**Try it:**
Rewrite the text about women and money from "Example of Value" through "Here’s how (below).", changing "household" to "family".

**Text shown:**
· · · · ·
This is about women, money, and knowing your value.

Q: Dear Hot Mommas Project: Why do we need to a value spreadsheet? Because women initiate negotiations two (2) to (3) times less often than men (and 4 times less for starting salary) according to very awesome Professor Linda Babcock.  This, combined with our documented tendencies to NOT promote our abilities is partially responsible for the wage gap.

Let me be clear: This does NOT exonerate employers from fair pay practices. But, you’re out of mommy and daddy’s house now and it’s time to put on your big girl panties and have a negotiation. Here is one of THE most effective and straight forward tools to do it.

Q: Why use Monica, a sample Stay at Home Mom (SAHM) as an example?

#1. Stay at Home Moms present a “value challenge” in that they provide MASSIVE value, but it’s almost always overlooked and undervalued in our society. So, let’s assume quantifying this value is the MOST challenging, and then you’ll find quantifying YOUR value comparatively easier.

Ever heard of the saying, “Easy as falling off a log?”  

That’s how easy it will be by the end of this.

 

#2. To me, Stay at Home Moms are a kind of royalty. They are the toughest broads around. Do you know what kind of nerves of steel you need to stay at home?  There are so many levels. So, SAHMs, I bow down to you. You could run a small country, or a big one, and you do every day. They deserve a major shout out, and they don’t get it enough.

A shout out here to the emerging crop of dads, too, we love you “guys who get it.”

Example of Value Spreadsheet for Monica

value spreadsheet sample

Monica provides $74,000 in value (minimum) to the household each year based on only two factors. Here’s how (below).

Explanation and how to do your OWN Value Spreadsheet:

Summary: List an action or skill, the impact of this, the MONETARY value, and then the NON-Monetary value. That’s it.

Detail (below)

STEP 1.  Action. On a piece of paper make four columns. In the first column, write down something that you do really well in your job, as a student, or as Home CEO.

  • Example1: In Monica’s example, she is adept at placing a routine around their home life.
  • Example 2: They also eat at home more frequently, which has benefits described below.

STEP 2. Impact. In the second column, write the impact.

  • Example 1: Monica’s skill at providing a routine around the family’s home life provides the following benefit or impact: Emotional stability.
  • Example 2: The impact of  more meals at home is two-fold: First, there is a flat-out savings on eating out. Second, there is a nutritional benefit.
STEP 3. Value.
  • CRITICAL STEP: The MONEY! In the third column, calculate the monetary value. You can do this by the month, the year, or both.  Think in terms of VALUE (making money, adding value) SAVINGS (reducing spending).
  • Tip:  Do not look for “the right answer.” Use your judgement, estimate, and move forward. You can always tweak later.
· · · · ·
Pose and size estimates:

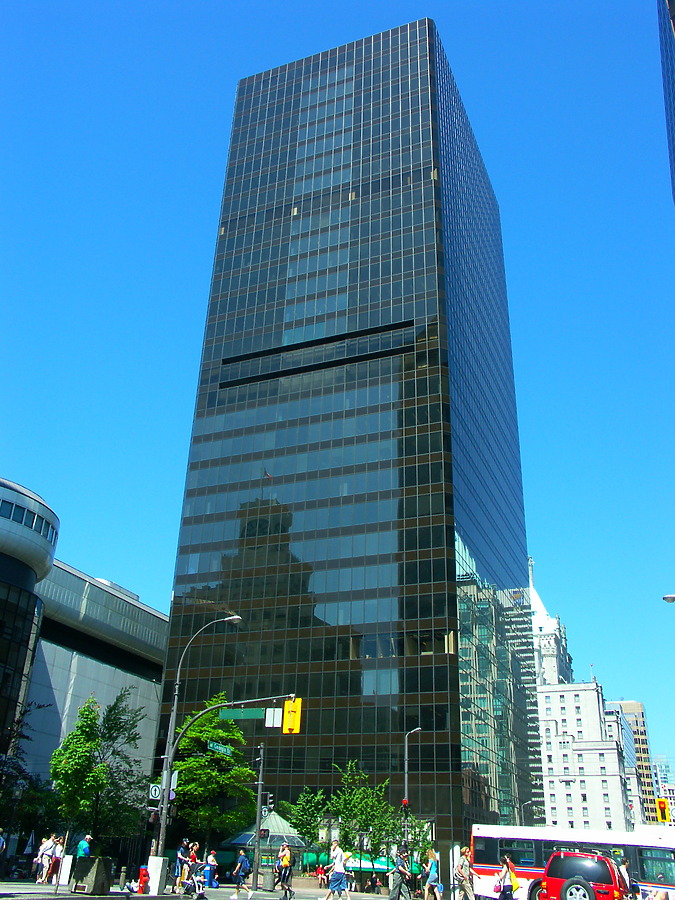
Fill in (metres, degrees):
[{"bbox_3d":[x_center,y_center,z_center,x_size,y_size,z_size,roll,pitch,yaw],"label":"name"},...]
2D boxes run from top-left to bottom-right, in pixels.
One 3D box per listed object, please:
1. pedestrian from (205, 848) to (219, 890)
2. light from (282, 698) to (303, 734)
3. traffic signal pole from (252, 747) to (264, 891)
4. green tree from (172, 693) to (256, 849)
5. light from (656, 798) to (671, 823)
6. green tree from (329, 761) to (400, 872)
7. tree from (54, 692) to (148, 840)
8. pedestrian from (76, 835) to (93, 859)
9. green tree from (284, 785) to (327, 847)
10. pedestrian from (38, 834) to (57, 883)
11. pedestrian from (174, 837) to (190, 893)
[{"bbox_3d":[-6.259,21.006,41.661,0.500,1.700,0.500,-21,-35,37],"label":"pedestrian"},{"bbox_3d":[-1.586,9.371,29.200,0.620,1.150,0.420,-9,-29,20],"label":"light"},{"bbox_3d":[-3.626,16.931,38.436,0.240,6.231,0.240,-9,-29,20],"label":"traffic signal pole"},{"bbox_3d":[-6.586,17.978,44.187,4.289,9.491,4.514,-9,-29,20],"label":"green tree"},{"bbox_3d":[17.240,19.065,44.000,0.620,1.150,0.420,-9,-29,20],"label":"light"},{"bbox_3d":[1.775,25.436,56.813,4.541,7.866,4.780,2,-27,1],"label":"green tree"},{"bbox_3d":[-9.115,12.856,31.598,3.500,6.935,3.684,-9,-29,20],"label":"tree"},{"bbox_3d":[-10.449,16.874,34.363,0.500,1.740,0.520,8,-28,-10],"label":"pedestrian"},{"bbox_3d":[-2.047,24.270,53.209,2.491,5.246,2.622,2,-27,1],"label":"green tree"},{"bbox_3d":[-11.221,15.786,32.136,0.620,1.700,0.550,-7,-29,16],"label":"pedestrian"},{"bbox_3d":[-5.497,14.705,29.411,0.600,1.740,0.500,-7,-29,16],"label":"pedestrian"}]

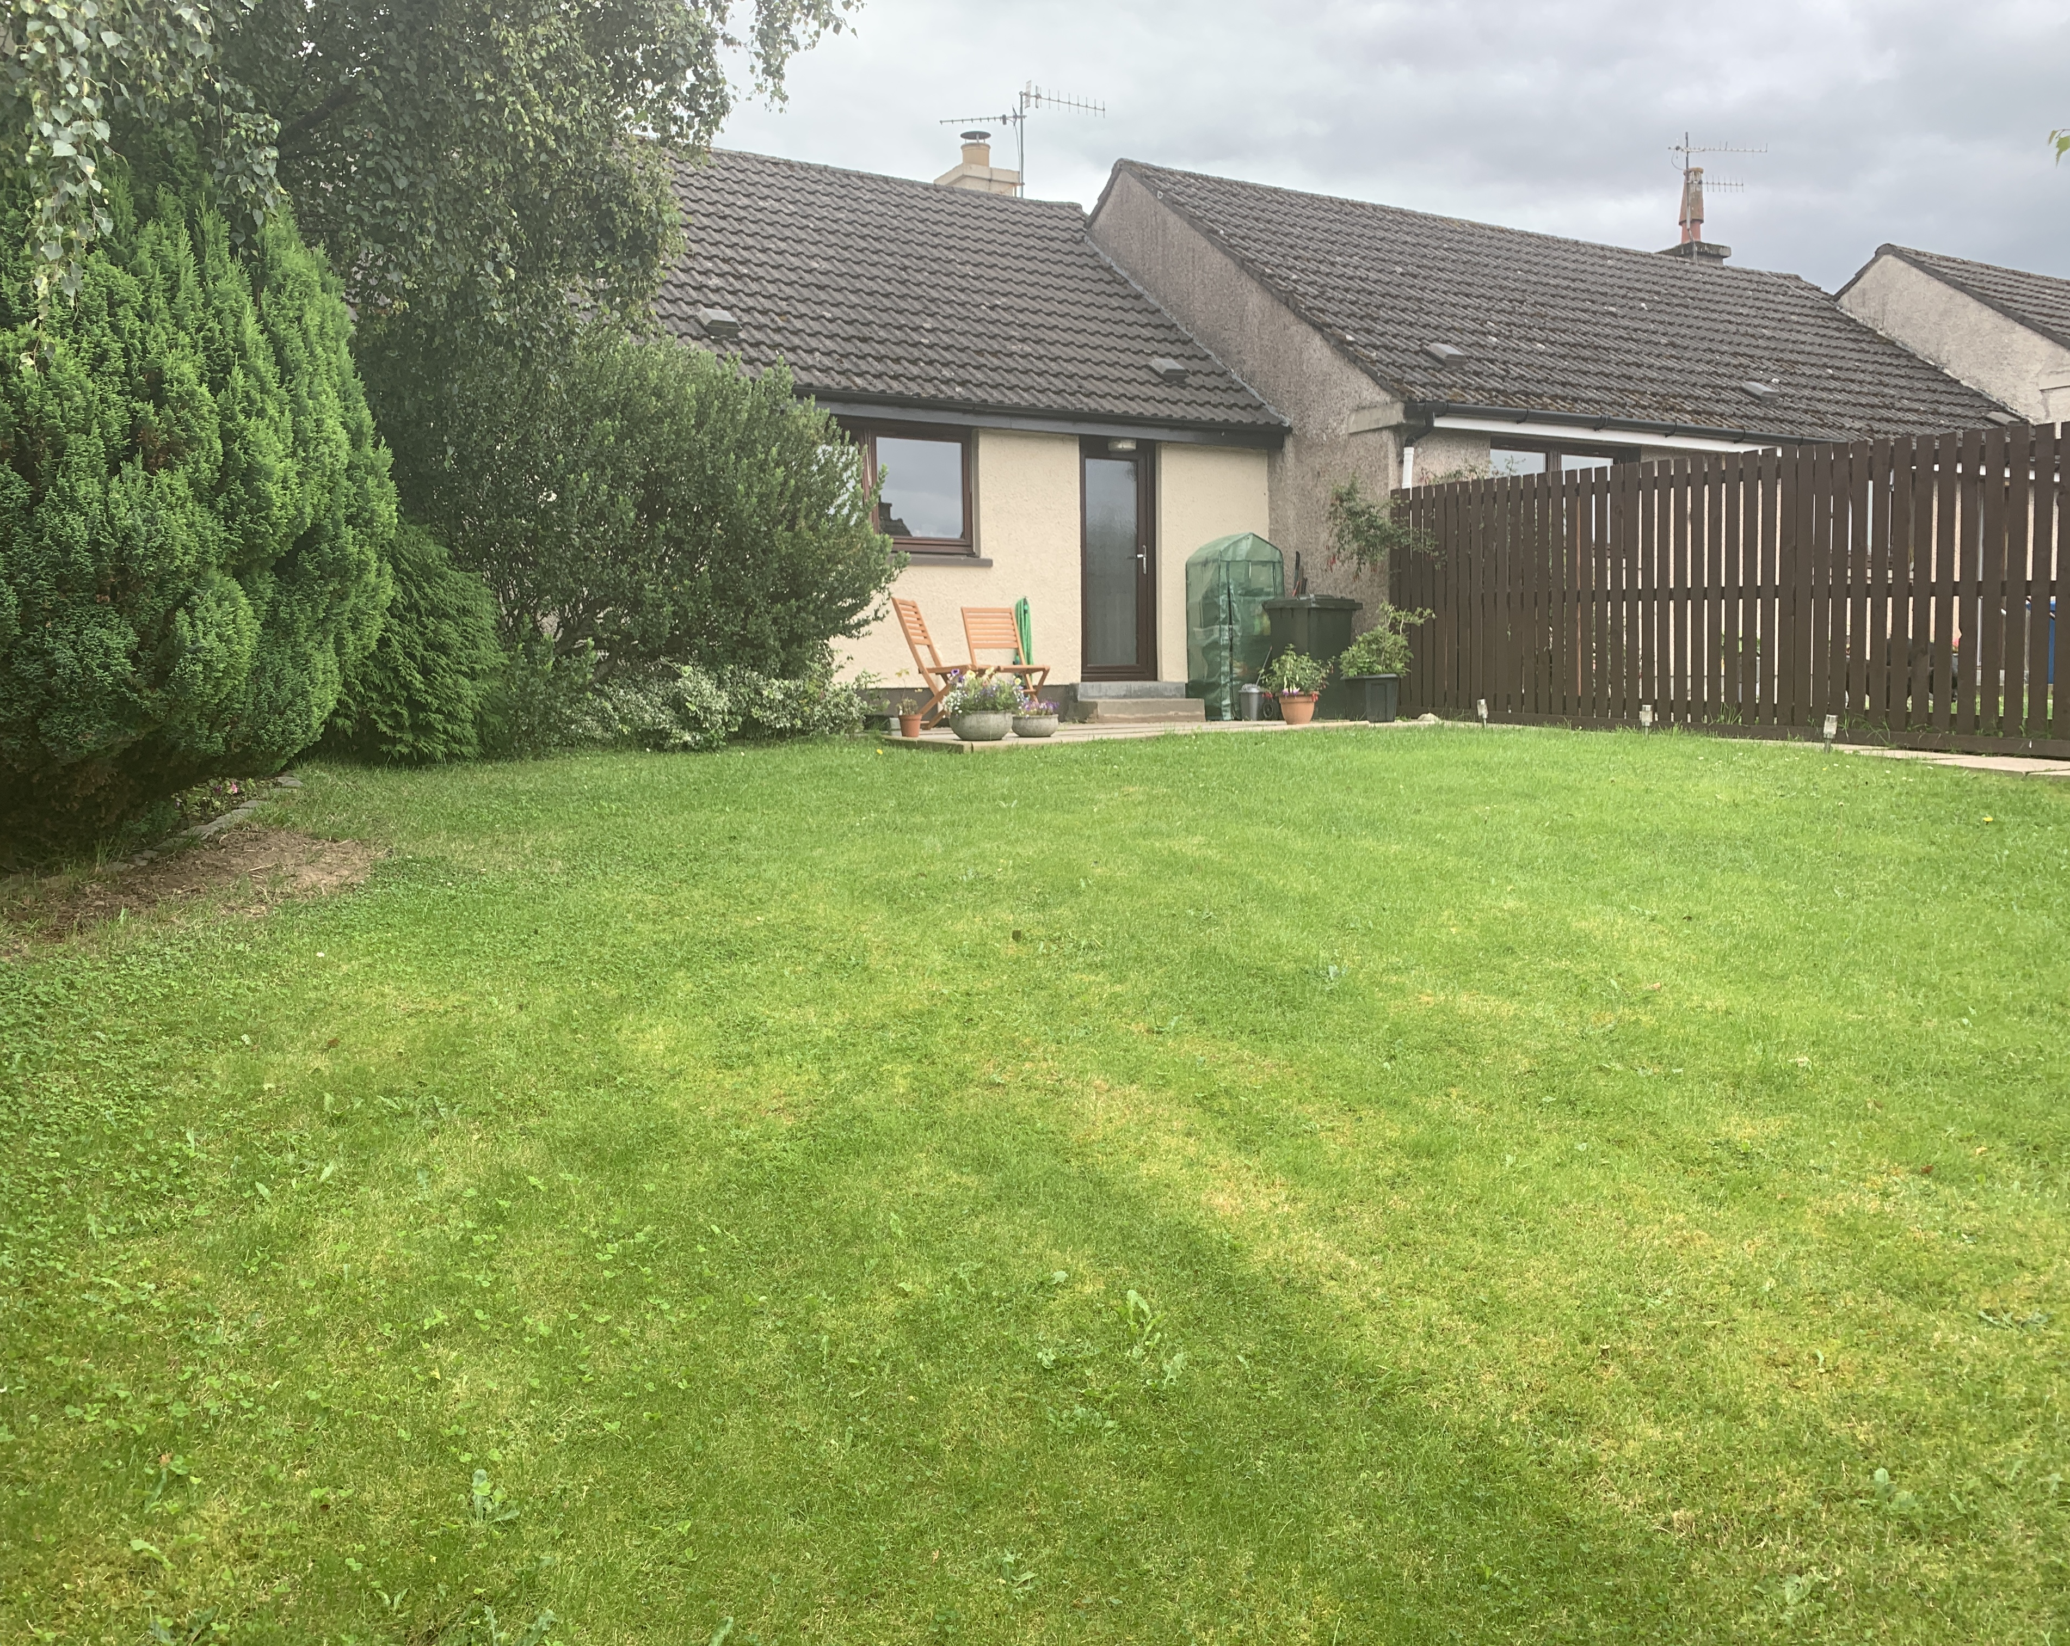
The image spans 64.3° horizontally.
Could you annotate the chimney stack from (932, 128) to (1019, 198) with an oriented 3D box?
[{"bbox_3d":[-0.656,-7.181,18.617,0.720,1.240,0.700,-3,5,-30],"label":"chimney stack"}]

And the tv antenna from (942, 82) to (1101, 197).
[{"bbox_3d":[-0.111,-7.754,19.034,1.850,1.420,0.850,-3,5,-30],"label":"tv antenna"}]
· · · · ·
**Result:**
Example of Value Spreadsheet for Monica

value spreadsheet sample

Monica provides $74,000 in value (minimum) to the family each year based on only two factors. Here’s how (below).